[[ GIVEN TEXT, beginning ]]

4 minute read

Background

Today we’ll look at a key aspect of cloud computing: logging and monitoring.

Writing code is the beginning of a journey that many consider to end with the deployment of that code. More seasoned programmers (or perhaps SREs) will tell you the journey is not nearly done by the time code is shipped. Once your program is out there and actually being executed, understanding how that code behaves and evolves is as important as the code itself.

Things like availability, latency, performance, and emergency response are things to think about once your code is out there and being used by others. Imagine, for example, a website going live, but seeing load times deteriorate over time; or perhaps an API endpoint that suddenly starts returning erroneous responses. Is this the code’s fault? Is the API being used incorrectly? Is this a new thing, or has it always been that way? Setting up proper logging and monitoring can help with understanding why this things are happening.

[[ GIVEN TEXT, end ]]

## EXERCISE 1
Answer these from the logging and monitoring text:
(a) Which aspect of cloud computing does it say it will look at?
(b) Besides more seasoned programmers, who might say the journey is not done once code is shipped?
(c) What sudden problem with an API endpoint does it offer as an example?
## EXERCISE 2
Condense the paragraph of the logging and monitoring text that begins "Things like availability" into a short bulleted list that keeps its main facts.
## EXERCISE 3
Copy out the logging and monitoring text word for word, from "Writing code is" to "things are happening.".
Rely only on the logging and monitoring text for your answers.

[[ THE DATA, beginning ]]

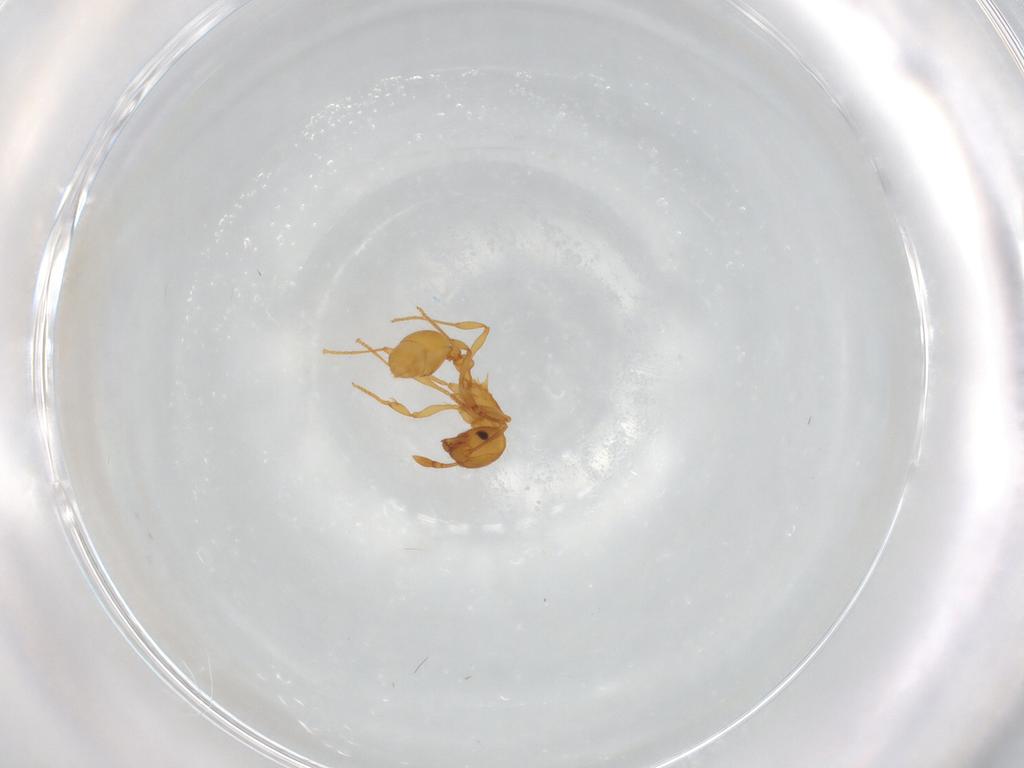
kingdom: Animalia
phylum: Arthropoda
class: Insecta
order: Hymenoptera
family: Formicidae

[[ THE DATA, end ]]

## YOUR SOLUTION 1
(a) Logging and monitoring.
(b) SREs.
(c) The endpoint suddenly starts returning erroneous responses.

## YOUR SOLUTION 2
- Once code is in use by others, availability, latency, performance and emergency response need attention.
- Examples: a live website whose load times deteriorate over time, or an API endpoint that suddenly returns erroneous responses.
- Open questions: is the code at fault, is the API being used incorrectly, and is the issue new or long-standing?
- Proper logging and monitoring helps explain why these things happen.

## YOUR SOLUTION 3
Writing code is the beginning of a journey that many consider to end with the deployment of that code. More seasoned programmers (or perhaps SREs) will tell you the journey is not nearly done by the time code is shipped. Once your program is out there and actually being executed, understanding how that code behaves and evolves is as important as the code itself.

Things like availability, latency, performance, and emergency response are things to think about once your code is out there and being used by others. Imagine, for example, a website going live, but seeing load times deteriorate over time; or perhaps an API endpoint that suddenly starts returning erroneous responses. Is this the code’s fault? Is the API being used incorrectly? Is this a new thing, or has it always been that way? Setting up proper logging and monitoring can help with understanding why this things are happening.